Comment 1 Rafael J. Wysocki 2010-01-05 21:29:10 UTC
On Tuesday 05 January 2010, Daniel Kahn Gillmor wrote:
> Hi Rafael--
> 
> On 12/29/2009 10:28 AM, Rafael J. Wysocki wrote:
> > This message has been generated automatically as a part of a report
> > of regressions introduced between 2.6.31 and 2.6.32.
> > 
> > The following bug entry is on the current list of known regressions
> > introduced between 2.6.31 and 2.6.32.  Please verify if it still should
> > be listed and let me know (either way).
> > 
> > Bug-Entry   : http://bugzilla.kernel.org/show_bug.cgi?id=14893
> > Subject             : Tasks stuck on I/O on armel with 2.6.32-rc8
> > Submitter   : Daniel Kahn Gillmor <dkg@fifthhorseman.net>
> > Date                : 2009-11-24 23:05 (36 days old)
> > References  : http://marc.info/?l=linux-kernel&m=125910438530554&w=4
> 
> The machine in question has been up continuously (though not under heavy
> load) since it was rebooted after the reported failure.  it has even
> withstood additional mpd index updates, all running the same kernel it
> crashed with before.
> 
> So i can't say that the problem is resolved, but i haven't replicated it
> either.  Wish i had more interesting details to report.
Comment 2 Daniel Kahn Gillmor 2010-01-19 19:57:25 UTC
Created attachment 24640 [details]
console log from second identical hang

well, the machine hung again.  this time it was in the middle of a fairly large "aptitude full-upgrade" run, and short on disk space.

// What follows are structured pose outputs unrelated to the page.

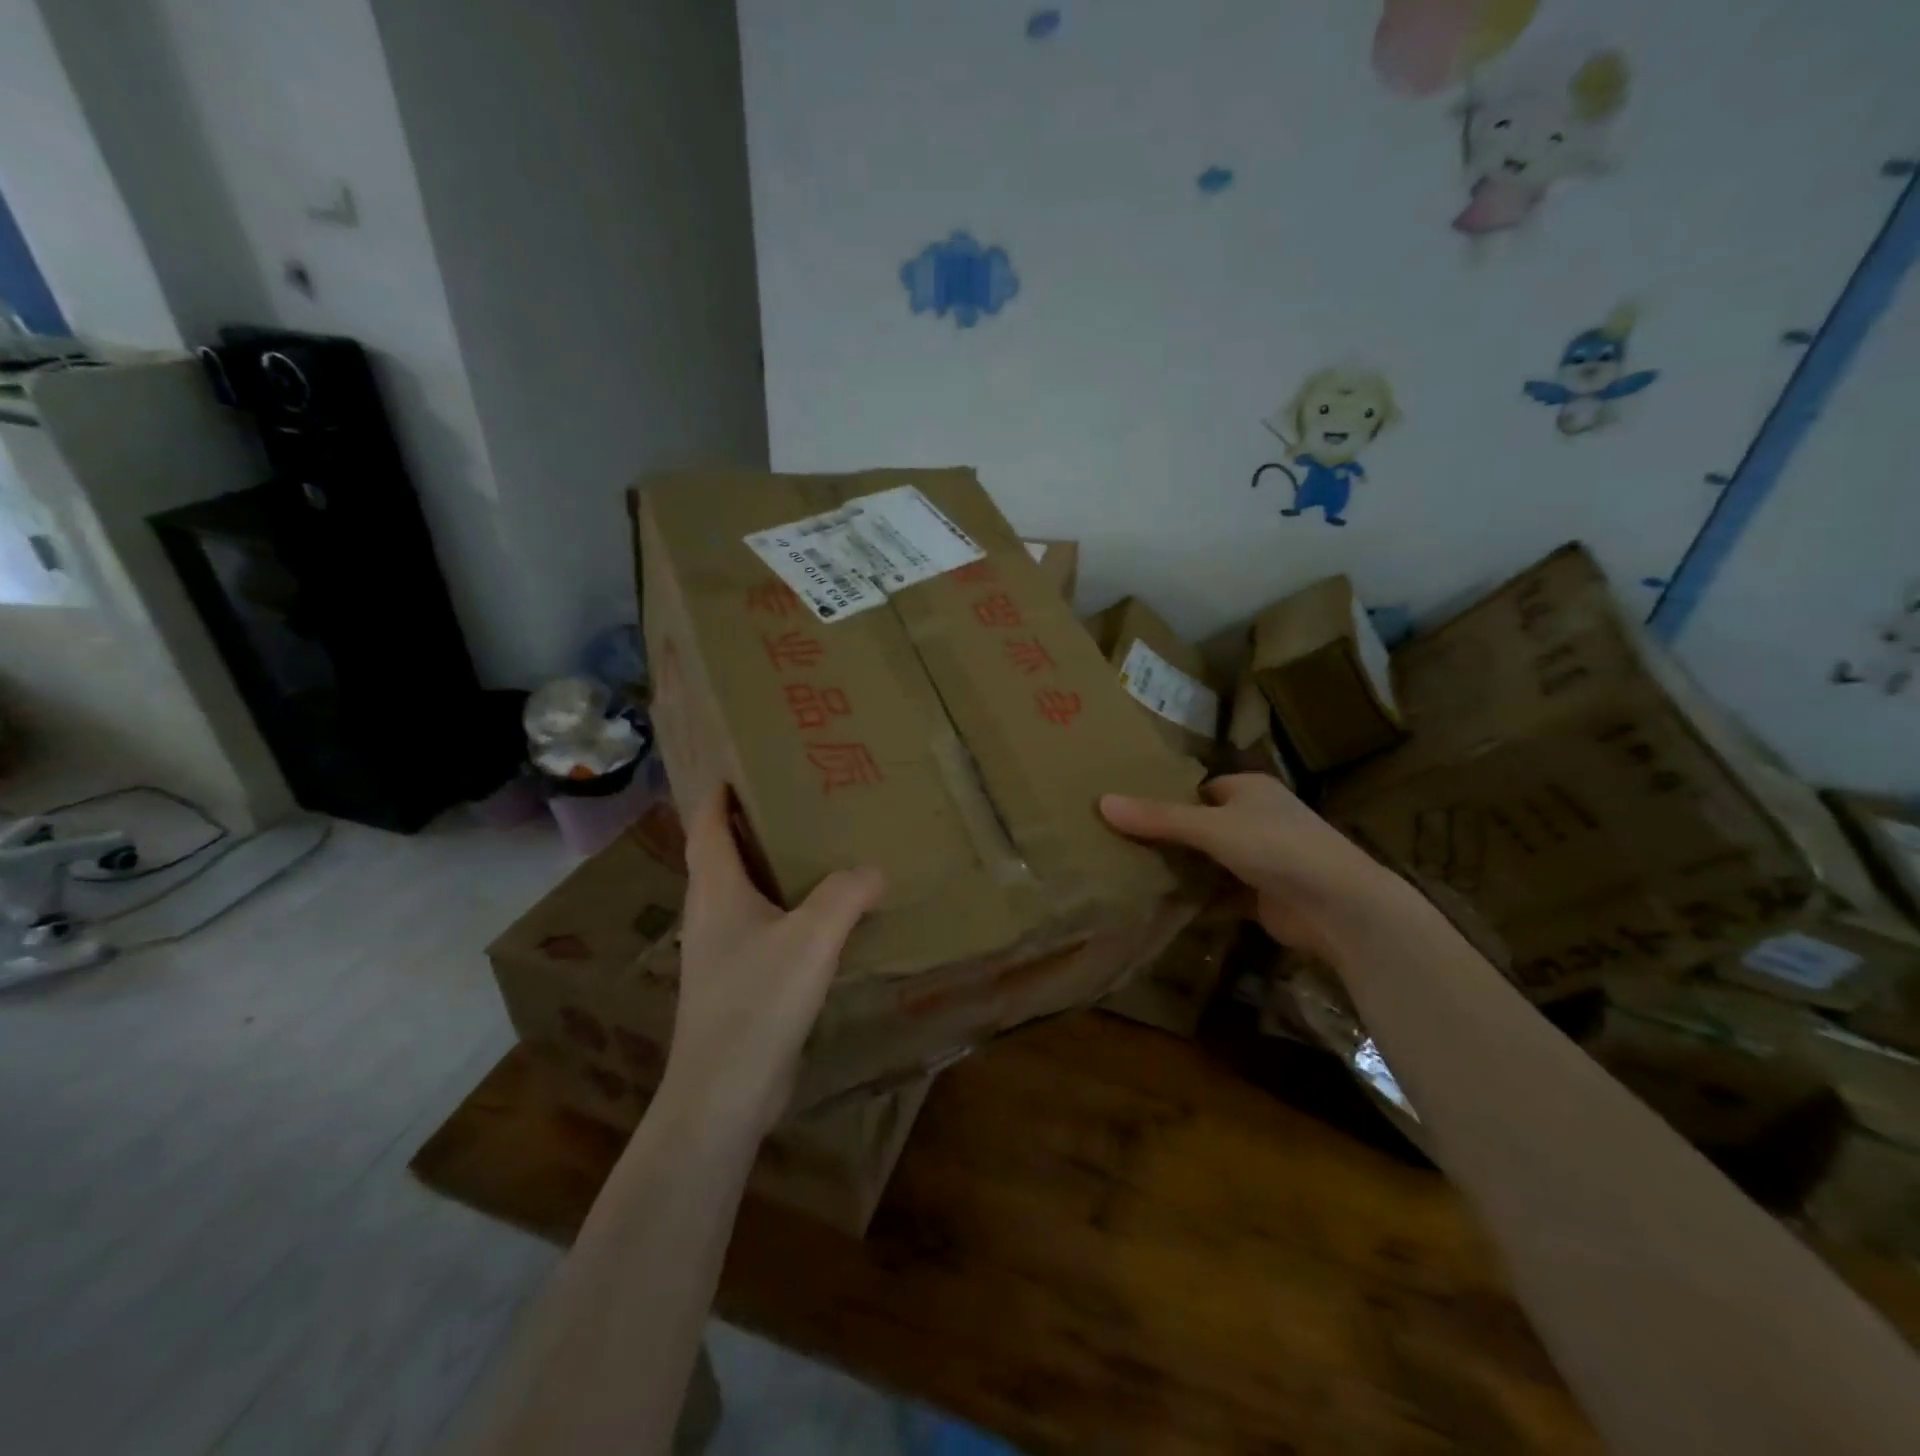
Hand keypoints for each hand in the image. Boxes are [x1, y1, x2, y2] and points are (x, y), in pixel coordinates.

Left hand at [662, 788, 885, 1136]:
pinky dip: (785, 908)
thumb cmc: (757, 1002)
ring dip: (771, 867)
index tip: (743, 766)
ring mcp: (721, 950)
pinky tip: (822, 916)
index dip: (720, 794)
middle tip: (797, 799)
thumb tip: (875, 868)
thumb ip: (845, 895)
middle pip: (724, 854)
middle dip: (753, 824)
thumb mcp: (810, 938)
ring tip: (816, 849)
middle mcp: (711, 913)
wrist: (723, 1093)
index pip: (708, 826)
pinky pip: (762, 926)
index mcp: (715, 890)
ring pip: (744, 892)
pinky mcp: (738, 980)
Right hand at [1100, 774, 1398, 956]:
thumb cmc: (1277, 848)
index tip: (1126, 811)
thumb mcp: (1211, 827)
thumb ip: (1158, 818)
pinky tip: (1159, 905)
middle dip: (1167, 836)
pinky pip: (1218, 893)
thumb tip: (1101, 802)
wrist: (1339, 908)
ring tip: (1128, 872)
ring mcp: (1262, 860)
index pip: (1198, 788)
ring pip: (1208, 861)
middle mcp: (1257, 819)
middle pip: (1200, 825)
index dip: (1165, 797)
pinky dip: (1195, 899)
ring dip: (1179, 869)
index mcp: (1249, 791)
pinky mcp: (1262, 897)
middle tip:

it was still responding to pings over the network, but was not responsive for things like ssh (an active ssh session was totally hung, and new attempts to connect to port 22 yielded no response).

I connected to the console when this happened, and SysRq'ed it until i got some info.  attached is the console log.

Even the SysRq reset failed to fully reset the machine, and ultimately, i was forced to pull the power plug to get it restarted.

You can see that happen in the log where it says "SysRq: Resetting" followed by a null byte, followed by the redboot headers.

i'm unable to re-open this bug myself, but it has certainly been reproduced (though i haven't sorted out how to make it hang deliberately yet).